Sundays, Love is Colder than Death: The Films of Rainer Werner Fassbinder: The Bitter Tears of Petra von Kant (Rainer Werner Fassbinder, 1992, 35mm), a bleak tale of a woman’s life in five interconnected vignettes.
Mondays, Commedia All’Italiana: Italian Comedy in the 60’s and 70’s: Seven Beauties (Lina Wertmüller, 1975, DCP), a mafia meets WWII concentration camp film.
Tuesdays, Dreams and Ashes: Essentials of Polish Cinema: The Hourglass Sanatorium (Wojciech Jerzy Has, 1973, DCP), an homage to writer Bruno Schulz and surreal blending of biography and fiction.
Wednesdays, Il Padrone: An Al Pacino Retrospective: Scarface (Brian De Palma, 1983, 35mm)
Thursdays, Growing Up: Coming of Age Around the World: George Washington (David Gordon Green, 2000, 35mm), a staggering debut film drifting through the lives of young men with an impressionist tone.
Thursdays, Down the Rabbit Hole: Mindfucks and Mysteries at the Movies: Synecdoche, New York (Charlie Kaufman, 2008, 35mm)
Also featured on Tuesday is a special Halloween screening of twisted fairy tale Pan’s Labyrinth (Guillermo del Toro, 2006, 35mm).
The Logan Theatre, 2646 N Milwaukee Ave
The Logan’s Horror Movie Madness! series ends with a bang with four more film screenings.
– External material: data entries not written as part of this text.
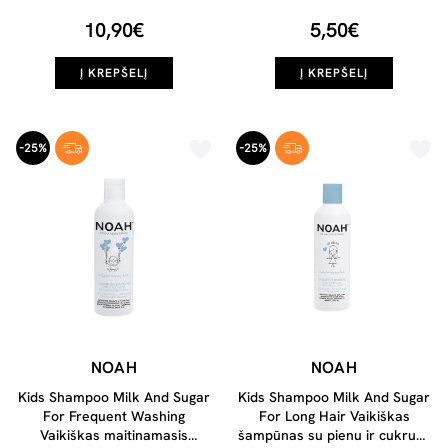
10,90€
5,50€
Į KREPŠELĮ
Į KREPŠELĮ
-25%
-25%
NOAH
NOAH
Kids Shampoo Milk And Sugar
Kids Shampoo Milk And Sugar
For Frequent Washing
For Long Hair Vaikiškas
Vaikiškas maitinamasis
šampūnas su pienu ir cukrumi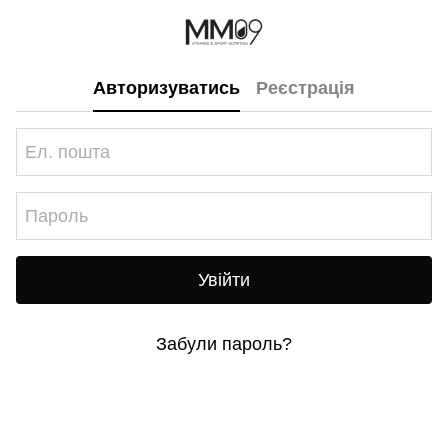
Авторизуватись
Реєстрація
Увійти
Забули пароль?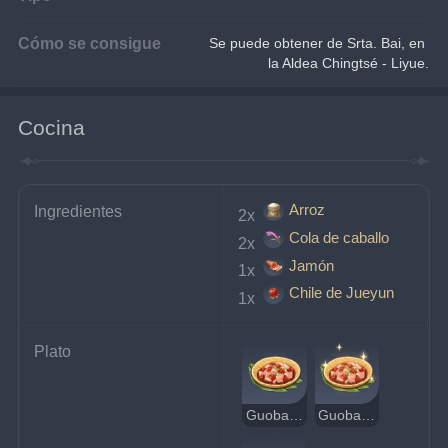
Cómo se consigue
Se puede obtener de Srta. Bai, en 
la Aldea Chingtsé - Liyue.
Cocina
Arroz
Ingredientes
2x 
Cola de caballo
2x 
Jamón
1x 
Chile de Jueyun
1x 
Plato
Guoba de Jueyun
Guoba de Jueyun deliciosa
First, a free Saturday matinee screening of It’s the Great Pumpkin, Charlie Brown (Bill Melendez, 1966, format unknown) will kick off the Halloween weekend for the whole family (four free tickets are available per family). On October 27-28, you can see silent classic Nosferatu (F.W. Murnau, 1922, format unknown) with live musical accompaniment by Chicago organist Jay Warren. October 27-31 with two screenings per night is Halloween (John Carpenter, 1978, format unknown), because of course. Finally, The Shining (Stanley Kubrick, 1980, format unknown) comes back for three more screenings October 29-31.